Site icon JOGLOSEMAR NEWS

Mahkamah Agung Batalkan Kenaikan Iuran BPJS Kesehatan

ilustrasi

JAKARTA, JOGLOSEMARNEWS.COM — Mahkamah Agung (MA) membatalkan kenaikan iuran Badan Penyelenggara Jaminan Sosial (BPJS) Kesehatan. Pembatalan itu dilakukan melalui putusan judicial review terhadap Peraturan Presiden Nomor 75 Tahun 2019 tentang Jaminan Kesehatan.

“Menerima dan mengabulkan sebagian permohonan Komunitas Pasien Cuci Darah Indonesia (KPCDI) tersebut,” ujar juru bicara MA, Hakim Agung Andi Samsan Nganro, saat dikonfirmasi, Senin (9/3/2020).

Perkara Nomor 7 P/HUM/2020 perkara hak uji materiil itu diputus pada Kamis (27/2) lalu. MA menyatakan pasal 34 ayat 1 dan 2 Perpres Nomor 75 Tahun 2019 bertentangan dengan sejumlah ketentuan perundang-undangan yang lebih tinggi di antaranya yang terdapat pada UUD 1945 serta UU Nomor 40 Tahun 2004 tentang Sistem Jaminan Sosial Nasional.

“Pasal 34 ayat 1 dan 2 Perpres RI Nomor 75 Tahun 2019 tentang perubahan atas Perpres Nomor 82 Tahun 2018 tentang Jaminan Kesehatan tidak mempunyai hukum mengikat,” katanya.

Sebelumnya, KPCDI mendaftarkan hak uji materiel Perpres Nomor 75 Tahun 2019 tentang perubahan atas Peraturan Presiden Nomor 82 Tahun 2018 tentang Jaminan Kesehatan ke Mahkamah Agung, Jakarta Pusat, Kamis (05/12/2019).

Pengacara KPCDI, Rusdianto Matulatuwa, berpendapat, kebijakan kenaikkan iuran BPJS Kesehatan sebesar 100 persen menuai penolakan dari sejumlah pihak, salah satunya KPCDI.

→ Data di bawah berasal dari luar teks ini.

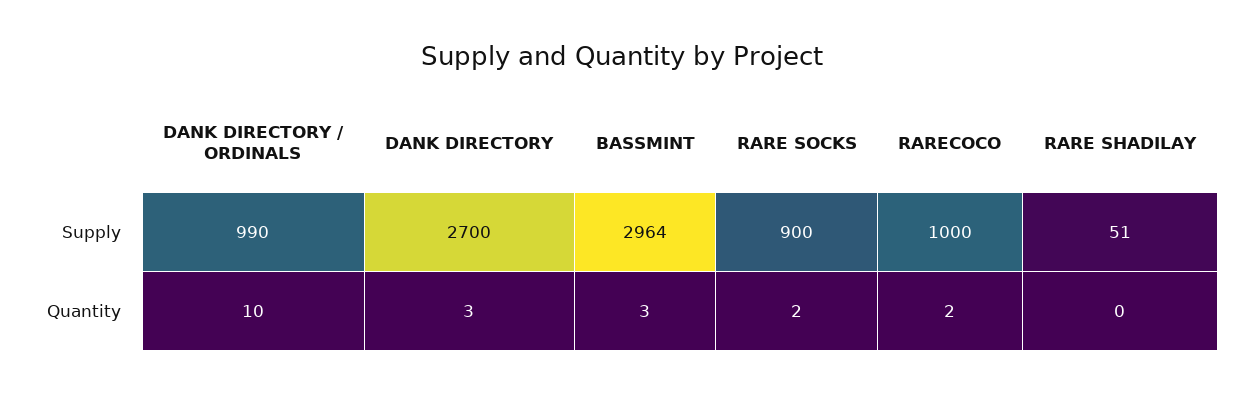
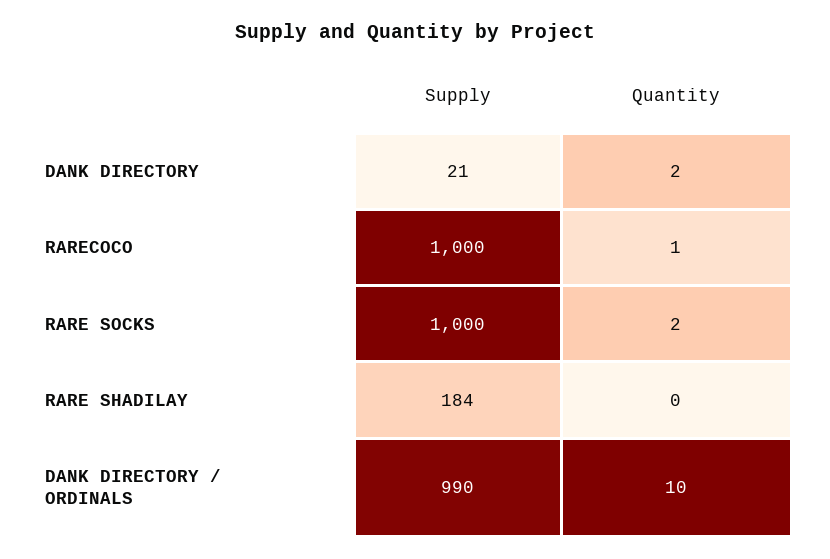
  {
    "DANK DIRECTORY / ORDINALS": {
      "Supply": 990,
      "Quantity": 10
    },
    "DANK DIRECTORY": {
-     "Supply": 2700,
+     "Supply": 21,
-     "Quantity": 3
+     "Quantity": 2
    },
-   "BASSMINT": {
-     "Supply": 2964,
-     "Quantity": 3
-   },
    "RARE SOCKS": {
-     "Supply": 900,
+     "Supply": 1000,
      "Quantity": 2
    },
    "RARECOCO": {
      "Supply": 1000,
-     "Quantity": 2
+     "Quantity": 1
    },
    "RARE SHADILAY": {
-     "Supply": 51,
+     "Supply": 184,
      "Quantity": 0
    }
  }

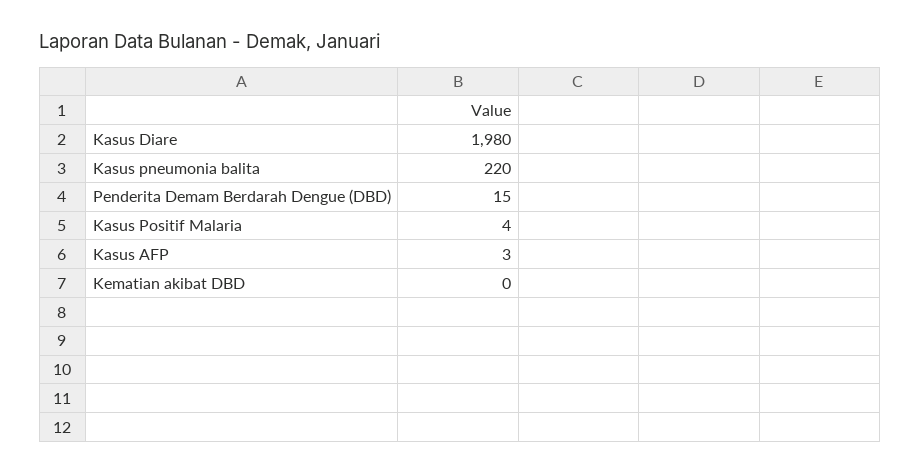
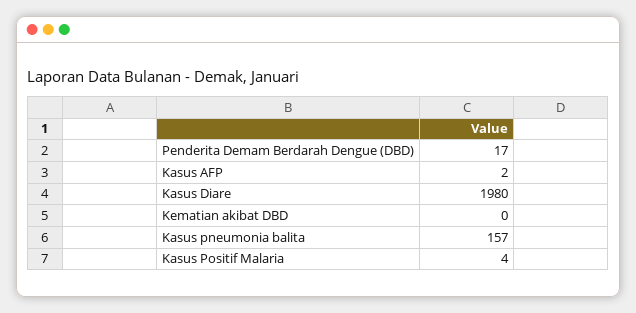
  {
    "Kasus Diare": 1980,
-   "Kasus pneumonia balita": 220,
+   "Kasus pneumonia balita": 157,
-   "Penderita Demam Berdarah Dengue (DBD)": 15,
+   "Penderita Demam Berdarah Dengue (DBD)": 17,
    "Kasus Positif Malaria": 4,
-   "Kasus AFP": 3,
+   "Kasus AFP": 2,
    "Kematian akibat DBD": 0
  }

“Angka kenaikan iuran BPJS Kesehatan sebesar 100 persen menimbulkan peserta bertanya-tanya dari mana angka tersebut didapat, sedangkan kenaikan penghasilan tidak sampai 10 persen setiap tahun,” kata dia dikutip dari laman KPCDI, Senin (9/3/2020).

Rusdianto menegaskan, iuran BPJS naik 100 persen tanpa ada alasan logis dan sangat tidak manusiawi. Menurut dia, parameter negara ketika ingin menghitung suatu kekuatan daya beli masyarakat disesuaikan dengan tingkat inflasi. “Nah, ini kenaikkan (inflasi) tidak sampai lima persen, tapi iuran BPJS dinaikkan 100 persen. Ini kan tidak masuk akal,” katanya.

Menurut Rusdianto, Perpres 75 Tahun 2019 menjadi bertentangan dengan Undang-Undang Nomor 40 tahun 2004 tentang Sistem Jaminan Sosial Nasional dan Undang-Undang Nomor 24 Tahun 2011 tentang Badan Penyelenggara Jaminan Sosial. “Ya undang-undangnya kan mengatakan besaran iuran itu ditetapkan secara berkala sesuai perkembangan sosial, ekonomi, dan kebutuhan dasar hidup yang layak,” kata dia.